Dans la mesure où dans un même secteur, au sein d’une même filière, plusieurs types d’innovations existent et coexistent, il est indispensable de prendre en compte la nature de l’innovation. Les innovations relatives à un mode de production relèvent d’une décision dite stratégique dans la mesure où elles s’inscrivent dans une logique de long terme. Ainsi, décider de produire sous label « Agriculture Biologique » plutôt que produire sans label est un exemple d’innovation stratégique (Janssen et Van Ittersum, 2007).

Alors que les enjeux environnementaux génèrent des impacts sur l’ensemble des acteurs de la filière, de nombreux travaux convergent sur le fait que le producteur joue un rôle central dans la gestion du risque sanitaire (Feder et Umali, 1993 ; Shiferaw et al., 2009). D’autres travaux se sont attachés à étudier les liens entre les différents acteurs d’une même filière, sans considérer le producteur au cœur de leur analyse. Les interactions entre la grande distribution et les producteurs, entre la grande distribution et les organisations de producteurs ou encore entre les organisations de producteurs et les producteurs ont été déclinées (Lemeilleur et Codron, 2011 ; Bonnaud et al., 2012 ; Aubert et al., 2013 ; Codron et al., 2014). Ainsi, il ressort notamment que « l’influence des intermédiaires entre la production et la consommation, ici les Organisations de Producteurs et les distributeurs, n’est pas négligeable » (Bonnaud et al., 2012, p. 100-101). Dans ces travaux, l’accent n’est pas directement porté sur les producteurs et plus précisément leurs caractéristiques individuelles ou les caractéristiques de leur exploitation. L’accent est davantage établi sur les modes de coordination entre ces acteurs, les contraintes, les incitations et autres sanctions fixés dans le cadre des règles établies. Ainsi, alors que la grande distribution peut exiger des niveaux de résidus de pesticides inférieurs aux seuils de LMR, les organisations de producteurs peuvent exiger des producteurs qu’ils produisent selon un cahier des charges établi.
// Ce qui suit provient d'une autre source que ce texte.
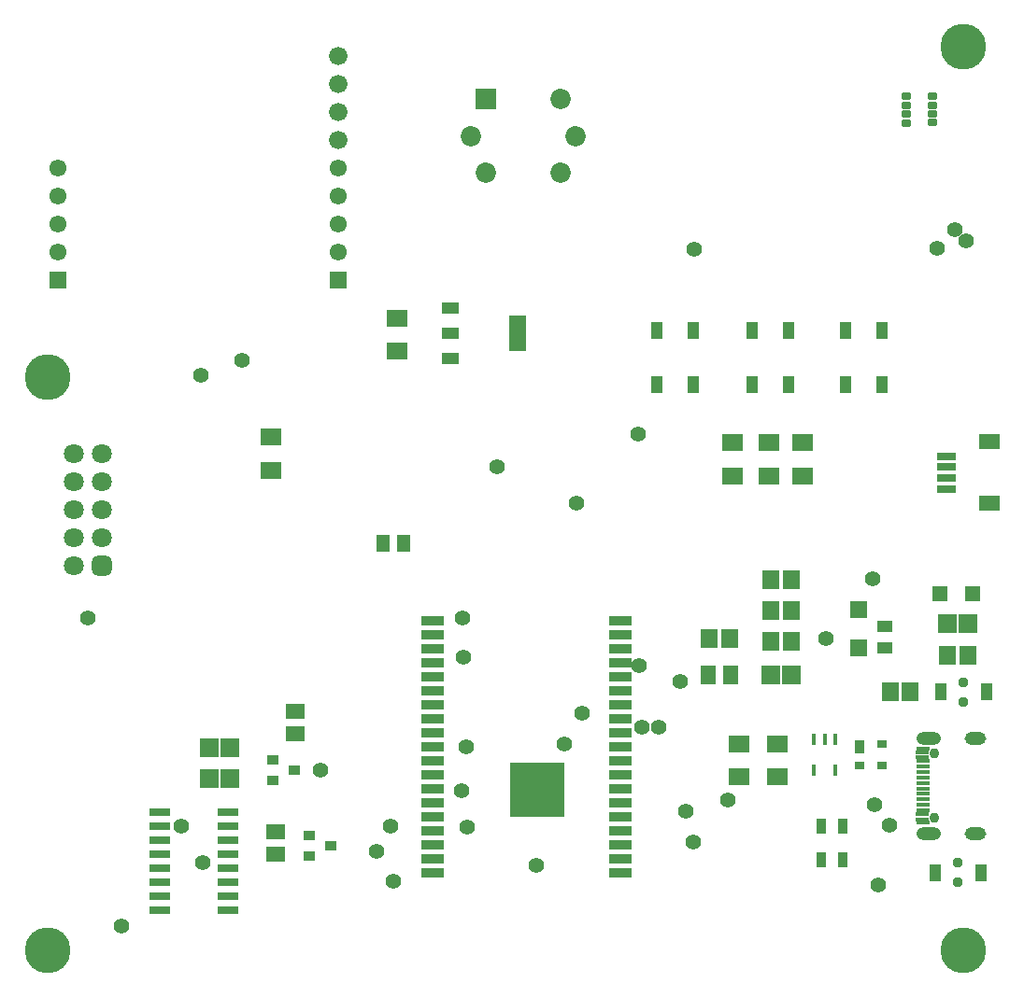
<source format=gbr>
%TF.GenerationSoftware,Altium Limited,Altium Designer,24.3.1 (35)*%
G04 Layer_Color=8388736*
%FSLAX45Y45*%
%MOMM*%
%TF.SameCoordinates,335D41A4-EFD6-4B0F-B868-2B534B1C8AB3*%
%TF.FilePolarity,Negative*%
%TF.FileFunction,Soldermask,Top*%
%TF.Part,Single*%
G01*
G75*
%TA.AperFunction,SMDPad,CuDef*%
%ADD10R,1.90620X1.50464*%
%ADD11R,0.95000X1.45000*%
%ADD17R,1.50000X1.50000*%
%ADD23R,1.35000X1.00000*%
%ADD28R,0.43180X1.13030*%
%ADD30R,5.00000X5.00000*%
%ADD31R,2.00000X0.90000*%
%TA.AperFunction,ComponentPad*%
%ADD38C,1.55000*%
%ADD39R,1.55000X1.55000*%
%ADD43C,1.85000*%
%ADD44R,1.85000X1.85000*%
%TA.AperFunction,ConnectorPad*%
%ADD60R,1.30000X0.45000*%
%TA.AperFunction,SMDPad,CuDef*%
G04:AMPARAMS|DCode=61|XSize=0.8358mm|YSize=0.65mm|CornerRadius=0.1375mm|HoleSize=0mm|Usage=FLASHONLY|Rotation=0.000|XOffset=0mm|YOffset=0mm|HoleType=Round|Shape=RoundedRectangle|*
%AMROUNDEDRECTD61*
21,1,0.83580,0.37500,0,0,0.0*
21,1,0.56080,0.65000,0,0,0.0*
1,1,0.27500,0.28040,-0.18750*
1,1,0.27500,-0.28040,-0.18750*
1,1,0.27500,-0.28040,0.18750*
1,1,0.27500,0.28040,0.18750*
%
%ADD61ROUNDEDRECTD61*%
G04:AMPARAMS|DCode=62|XSize=1.05mm|YSize=1.6mm|CornerRadius=0.1245mm|HoleSize=0mm|Usage=FLASHONLY|Rotation=90.000|XOffset=0mm|YOffset=0mm|HoleType=Round|Shape=RoundedRectangle|*
%AMROUNDEDRECTD62*
21,1,1.05000,1.35100,0,0,90.0*
21,1,0.80100,1.60000,0,0,90.0*
1,1,0.24900,0.67550,0.40050*
1,1,0.24900,0.67550,-0.40050*
1,1,0.24900,-0.67550,-0.40050*
1,1,0.24900,-0.67550,0.40050*
%
%ADD62ROUNDEDRECTD62*%
G04:AMPARAMS|DCode=63|XSize=3.3mm|YSize=1.6mm|CornerRadius=0.12575mm|HoleSize=0mm|Usage=FLASHONLY|Rotation=90.000|XOffset=0mm|YOffset=0mm|HoleType=Round|Shape=RoundedRectangle|*
%AMROUNDEDRECTD63*
21,1,3.30000,1.34850,0,0,90.0*
21,1,3.04850,1.60000,0,0,90.0*
1,1,0.25150,0.67425,1.52425*
1,1,0.25150,0.67425,-1.52425*
1,1,0.25150,-0.67425,-1.52425*
1,1,0.25150,-0.67425,1.52425*
%
%ADD63ROUNDEDRECTD63*%
%ADD64R,1.65000X1.70000*%
%ADD65R,1.70000X1.70000*%
%ADD66R,1.40000X1.37000*%
%ADD67R,1.10000X1.65000*%
%ADD68R,1.05000X1.65000*%
%ADD69R,1.05000X0.95000*%
%ADD70R,1.95000X0.79000*%
%ADD71R,1.55000X1.70000*%
%ADD72R,1.40000X1.70000*%
%ADD73R,1.70000X1.40000*%
%ADD74R,1.20000X1.60000*%
%ADD75R,0.85000X1.15000*%
%ADD76R,0.85000X0.75000*%
%ADD77R,1.70000X0.75000*%
%ADD78R,1.95000X1.35000*%
%TA.AperFunction,ViaPad*%
%ADD79C,1.67400*%
%ADD80C,4.15000*%
%TA.AperFunction,ComponentPad*%
%ADD81C,0.93000*%
%ADD82C,1.80000*%
G04:AMPARAMS|DCode=83|XSize=1.8mm|YSize=1.8mm|CornerRadius=0.4875mm|HoleSize=0mm|Usage=FLASHONLY|Rotation=90.000|XOffset=0mm|YOffset=0mm|HoleType=Round|Shape=RoundedRectangle|*
%AMROUNDEDRECTD83*
21,1,1.80000,0.82500,0,0,90.0*
21,1,0.82500,1.80000,0,0,90.0*
1,1,0.97500,0.41250,0.41250*
1,1,0.97500,0.41250,-0.41250*
1,1,0.97500,-0.41250,-0.41250*
1,1,0.97500,-0.41250,0.41250*
%
%ADD83ROUNDEDRECTD83*%
%ADD84C,0.95000*%
G04:AMPARAMS|DCode=85|XSize=1.15mm|YSize=1.95mm|CornerRadius=0.575mm|HoleSize=0mm|Usage=FLASHONLY|Rotation=90.000|XOffset=0mm|YOffset=0mm|HoleType=Round|Shape=RoundedRectangle|*
%AMROUNDEDRECTD85*
21,1,1.15000,0.80000,0,0,90.0*
21,1,0.00000,1.95000,0,0,90.0*
1,1,1.15000,0.40000,0.00000*
1,1,1.15000,0.40000,0.00000*
1,1,1.15000,-0.40000,0.00000*
1,1,1.15000,-0.40000,0.00000*
%
%ADD85ROUNDEDRECTD85*%
G04:AMPARAMS|DCode=86|XSize=1.15mm|YSize=2.25mm|CornerRadius=0.575mm|HoleSize=0mm|Usage=FLASHONLY|Rotation=90.000|XOffset=0mm|YOffset=0mm|HoleType=Round|Shape=RoundedRectangle|*
%AMROUNDEDRECTD86*
21,1,1.15000,1.10000,0,0,90.0*
21,1,0.00000,2.25000,0,0,90.0*
1,1,1.15000,0.55000,0.00000*
1,1,1.15000,0.55000,0.00000*
1,1,1.15000,-0.55000,0.00000*
1,1,1.15000,-0.55000,0.00000*
%
%ADD86ROUNDEDRECTD86*%
%TA.AperFunction,ViaPad*%
%ADD87C,1.42000*%
D10*
X9436100Y7503378D02*
D03*
Y7203222D02*
D03*
X9740900Y7503378D02*
D03*
Y7203222D02*
D03*
X9105900D02*
D03*
Y7503378D02*
D03*
X6070600Y8333522D02*
D03*
Y8633678D02*
D03*
X9512300Y4472722D02*
D03*
Y4772878D02*
D03*
X9169400D02*
D03*
Y4472722D02*
D03*
X4927600Y7554178D02*
D03*
Y7254022D02*
D03*
D11*
X9910100Y4025900D02*
D03*
X10105100D02*
D03*
X9910100Y3721100D02*
D03*
X10105100D02*
D03*
D17*
X10248900Y5641599D02*
D03*
Y5991601D02*
D03*
D23*
X10490200Y5640400D02*
D03*
Y5840400D02*
D03*
D28*
X10039101Y4813300D02*
D03*
X9944100D02*
D03*
X9849099D02*
D03*
Y4535170D02*
D03*
X10039101D02*
D03*
D30*
X7339899Y4356801D02*
D03*
D31*
X6389898Y3606800D02*
D03*
Y3733800D02*
D03*
Y3860800D02*
D03*
Y3987800D02*
D03*
Y4114800D02*
D03*
Y4241800D02*
D03*
Y4368800D02*
D03*
Y4495800D02*
D03*
Y4622800D02*
D03*
Y4749800D02*
D03*
Y4876800D02*
D03*
Y5003800D02*
D03*
Y5130800D02*
D03*
Y5257800D02*
D03*
Y5384800D02*
D03*
Y5511800D02*
D03*
Y5638800D02*
D03*
Y5765800D02*
D03*
Y5892800D02*
D03*
X8089900D02*
D03*
Y5765800D02*
D03*
Y5638800D02*
D03*
Y5511800D02*
D03*
Y5384800D02*
D03*
Y5257800D02*
D03*
Y5130800D02*
D03*
Y5003800D02*
D03*
Y4876800D02*
D03*
Y4749800D02*
D03*
Y4622800D02*
D03*
Y4495800D02*
D03*
Y4368800D02*
D03*
Y4241800D02*
D03*
Y4114800D02*
D03*
Y3987800D02*
D03*
Y3860800D02*
D03*
Y3733800D02*
D03*
Y3606800D02*
D03*
D38*
X5540000Y9993000D02*
D03*
Y9739000D02*
D03*
Y9485000D02*
D03*
Y9231000D02*
D03*
X3000000Y9993000D02*
D03*
Y9739000D02*
D03*
Y9485000D02*
D03*
Y9231000D02*
D03*
D39*
X5540000Y8977000D02*
D03*
X3000000D02*
D03*
D43*
X6738600Y10287000D02*
D03*
X7688600D02*
D03*
X7549500Y10622900D02*
D03*
X6877700Y9951100D02*
D03*
X7549500D02*
D03*
D44*
X6877700Y10622900D02*
D03*
D60*
X10825000Y4699200D02*
D03*
Y4089200D02*
D03*
X10834400Y4729200D02*
D03*
X10828000Y4649200D02*
D03*
X10834400Y4169200D02*
D03*
Y4059200D02*
D03*
X10828000Y4139200D02*
D03*
X10834400Y4219200D02*
D03*
Y4269200D02*
D03*
Y4319200D02*
D03*
Y4369200D02*
D03*
Y4419200D02*
D03*
Y4469200D02*
D03*
Y4519200D02*
D03*
Y4569200D02*
D03*
Y4619200D02*
D03*
D61*
X10922000Y10646400D02*
D03*
Y10566400D02*
D03*
Y10486400D02*
D03*
Y10406400D02*
D03*
X10682000Y10404400D02*
D03*
Y10486400D02*
D03*
Y10566400D02*
D03*
Y10646400D02*
D03*
D62*
X6550503Y8726302D02*
D03*
Y8496300D02*
D03*
Y8266298D02*
D03*
D63*
X7165503Y8496300D02*
D03*
D64*
X8901598Y5727700D02*
D03*
X9081602D02*
D03*
X10719902Y5245100D02*
D03*
X10539898D02*
D03*
X9640402Y6261100D02*
D03*
X9460398D02*
D03*
X9640402Y5981700D02*
D03*
X9460398D02*
D03*
X9640402Y5702300D02*
D03*
X9460398D02*
D03*
D65*
X11058098Y5867400D02*
D03*
X11243102D02*
D03*
X4550202Y4737100D02*
D03*
X4365198D02*
D03*
X4550202Y4457700D02*
D03*
X4365198D02*
D03*
X9642902Y5397500D02*
D03*
X9457898D02*
D03*
D66*
X10990402Y6134100D02*
D03*
X11285398D02*
D03*
D67*
X11408898Y5243998D02*
D03*
X10993902D02*
D03*
X11358098Y3605698D02*
D03*
X10943102D02*
D03*
D68*
X8420200Y8035400D02*
D03*
X8750200D02*
D03*
Y8525400D02*
D03*
X8420200D02*
D03*
X9283800Y8035400D02*
D03*
X9613800D02*
D03*
Y8525400D02*
D03*
X9283800D02*
D03*
X10134700Y8035400D02*
D03*
X10464700D02*
D03*
Y8525400D02*
D03*
X10134700D02*
D03*
D69*
X4941900Y4628901D02*
D03*
Y4438899D02*
D03*
X5141900Y4533900D02*
D03*
X5272100Y3943101D02*
D03*
Y3753099D02*
D03*
X5472100Y3848100D02*
D03*
D70*
X4539600Y4152900D02*
D03*
Y4025900D02*
D03*
Y3898900D02*
D03*
Y3771900D02*
D03*
Y3644900D02*
D03*
Y3517900D02*
D03*
Y3390900D02*
D03*
Y3263900D02*
D03*
X3918600D02*
D03*
Y3390900D02*
D03*
Y3517900D02*
D03*
Y3644900D02*
D03*
Y3771900D02*
D03*
Y3898900D02*
D03*
Y4025900D02*
D03*
Y4152900D02*
D03*
D71*
X11055599Y5575300D02*
D03*
X11245601D02*
D03*
D72*
X8889101Y5397500D02*
D03*
X9094099D02*
D03*
D73*
X5143500Y4863202D02*
D03*
Y5068200D02*
D03*
X4965700Y3975999D02*
D03*
Y3771001D02*
D03*
D74*
X5939998Y6591300D02*
D03*
X6125002D02*
D03*
D75*
X10263200Y4748601D02*
D03*
D76*
Y4578599D02*
D03*
X10463200D02*
D03*
Y4768601D02*
D03*
D77*
X11048398Y7382802D02*
D03*
Y7282802D02*
D03*
Y7182802D02*
D03*
Y7082802D02*
D03*
D78*
X11435901Y6952800D02*
D03*
Y7512804D02*
D03*
D79*
X5540000Y10246000D02*
D03*
Y11008000D02*
D03*
Y10754000D02*
D03*
Y10500000D02*
D03*
D80*
X2900000Y8100000D02*
D03*
Y2900000D02*
D03*
X11200000D02*
D03*
Y11100000D02*
D03*
D81*
X10940900Y4683200D02*
D03*
Y4105200D02*
D03*
D82*
X3136900Y6642100D02*
D03*
X3390900D02*
D03*
X3136900Y6388100D02*
D03*
X3390900Y6896100D02*
D03*
X3136900D02*
D03*
X3390900Y7150100D02*
D03*
Y7404100D02*
D03*
X3136900Y7150100D02*
D03*
Y7404100D02*
D03*
D83*
X3390900Y6388100D02*
D03*
D84*
X11201400Y5154000D02*
D03*
Y5334000D02*
D03*
X11150600Y3515695D02*
D03*
Y3695700D02*
D03*
D85*
X11308900Y4826200D02*
D03*
Y3962200D02*
D03*
D86*
X10890900Y4826200D02*
D03*
Y3962200D02*
D03*
D87*
X10960100Y9271000D02*
D03*
X11226800Y9334500D02*
D03*
X7581900Y4775200D02*
D03*
X6972300Y7282180D02*
D03*
X4660900Y8255000D02*
D03*
X4292600Y8115300D02*
D03*
X5372100Y4533900D02*
D03*
X6692900Y4749800D02*
D03*
X6667500Y5562600D02*
D03*
X7327900Y3670300D02*
D03*
X6652260Y4345940D02*
D03*
X6032500Y3530600D02*
D03*
X3263900Y5918200D02*
D03*
X5880100Y3797300D02*
D03*
X4305300Y3695700D02*
D03*
X8255000Y7581900D02*
D03*
X7696200Y6959600D02*
D03*
X7741920Y5054600D02*
D03*
X10426700Y3492500D02*
D03*
X8750300Y3886200D02*
D03*
X8686800Y4163060D02*
D03*
X11125200Y9436100D02*
D03*
X8763000Y9258300D02*
D03*
X9956800Y5727700D02*
D03*
X10392355Y4220155D02*
D03*
X4114800Y4025900D02*
D03*
X3568700Y3124200D02*
D03*
X10528300Y4038600D02*
D03*
X8636000Y5336540D02*
D03*
X10375900Y6273800D02*
D03*
X6009640Y4025900D02*
D03*
X8442960Y4922520D02*
D03*
X8290560D02*
D03*
X6703060Y4015740D02*
D03*
X8262620Y5486400D02*
D03*
X6664960Y5915660D02*
D03*
X9067800Y4264660D02*
D03*
%TF.MD5,c21e7331b438d0ae431f5c6da9363491*%
M02*

</source>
Comprendre l’adoption de pratiques plus respectueuses de l’environnement nécessite donc d’appréhender les caractéristiques des exploitants. Schumpeter a caractérisé l’entrepreneur comme acteur clef qui impulse l’innovation. Toutefois, son approche s’enferme, selon Deblock (2012), dans une « impasse théorique ». Cette impasse tient au fait qu’une telle perception de l’entrepreneur ne permet pas de comprendre les origines de l’innovation. Les caractéristiques individuelles, objectives, ne permettent pas de comprendre ce processus. Seules des caractéristiques subjectives, non mesurables, le peuvent.